Hacker News new | ask | show | jobs
by anorwell 79 days ago
> I don't understand why the models being a year or two old now is worth noting as though it's a clear weakness?

I do think it's a clear weakness. Capabilities are extremely different than they were twelve months ago.

> What should they do, publish sub-standard results more quickly?

Ideally, publish quality results more quickly.

I'm quite open to competing viewpoints here, but it's my impression that academic publishing cycle isn't really contributing to the AI discussion in a substantive way. The landscape is just moving too quickly.

2 comments

The onus is on you to prove or at least convincingly argue that the results are unlikely to generalize across incremental model releases. In my personal experience, the overly affirming nature seems to have held since GPT-3. What makes you think a newer, larger model would not exhibit this behavior? Beyond "they're more capable"? I'd argue that being more capable doesn't mean less sycophantic.

It's certainly possible some of the new advances (chain-of-thought, some kind of agentic architecture) could lessen or remove this effect. But that's not what the paper was studying! And if you feel strongly about it, you could try to further the discussion with results instead of handwavingly dismissing others' work.
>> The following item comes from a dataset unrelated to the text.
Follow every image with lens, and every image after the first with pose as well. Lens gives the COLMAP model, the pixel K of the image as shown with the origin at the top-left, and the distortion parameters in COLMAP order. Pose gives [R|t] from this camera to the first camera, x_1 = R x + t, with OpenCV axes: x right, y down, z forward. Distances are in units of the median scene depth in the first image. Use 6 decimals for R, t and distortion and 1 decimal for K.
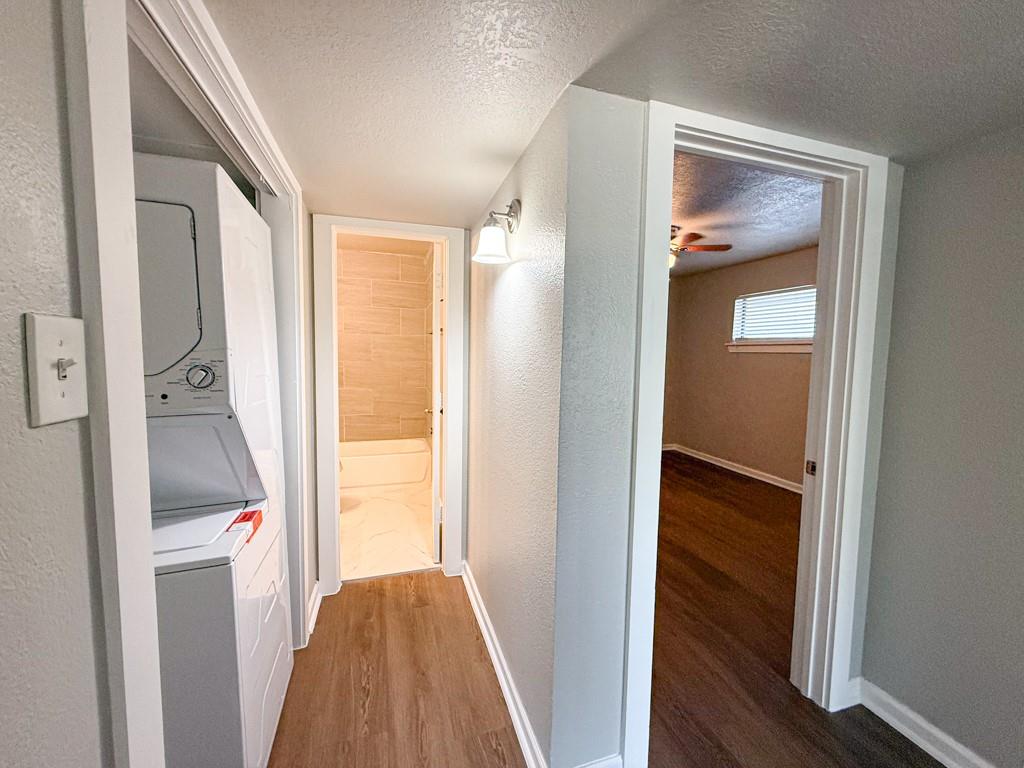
lens RADIAL K [[406.1, 0, 509.6], [0, 406.1, 382.3], [0, 0, 1]] dist [-0.000170, 0.000174]
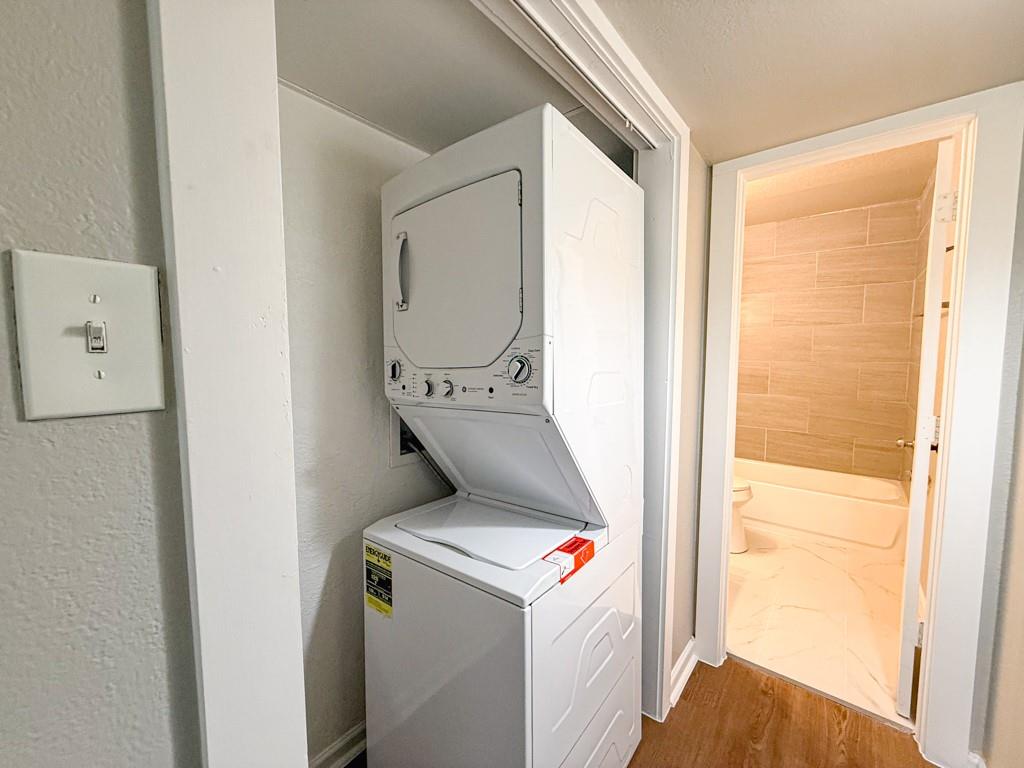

The onus of persuasion is on the persuader, and publishing a study on old models that no one uses anymore isn’t persuasive. I don’t need to prove anything to decide that you haven’t changed my mind.
By this logic there can be hundreds of studies that all show the pattern, including a 100% accurate prediction of the results for the next model and none of them would be "persuasive", because OpenAI decided to always release a new model the day before the paper is published.

So what you're saying here is that you were never open to "persuasion" and it was just a front to waste everyone's time.

I think you are absolutely right. (had to)
Capabilities are not the same thing as personality.

Upgrading a robot that knows how to lay bricks to one that also knows how to lay plaster won't make it a better therapist.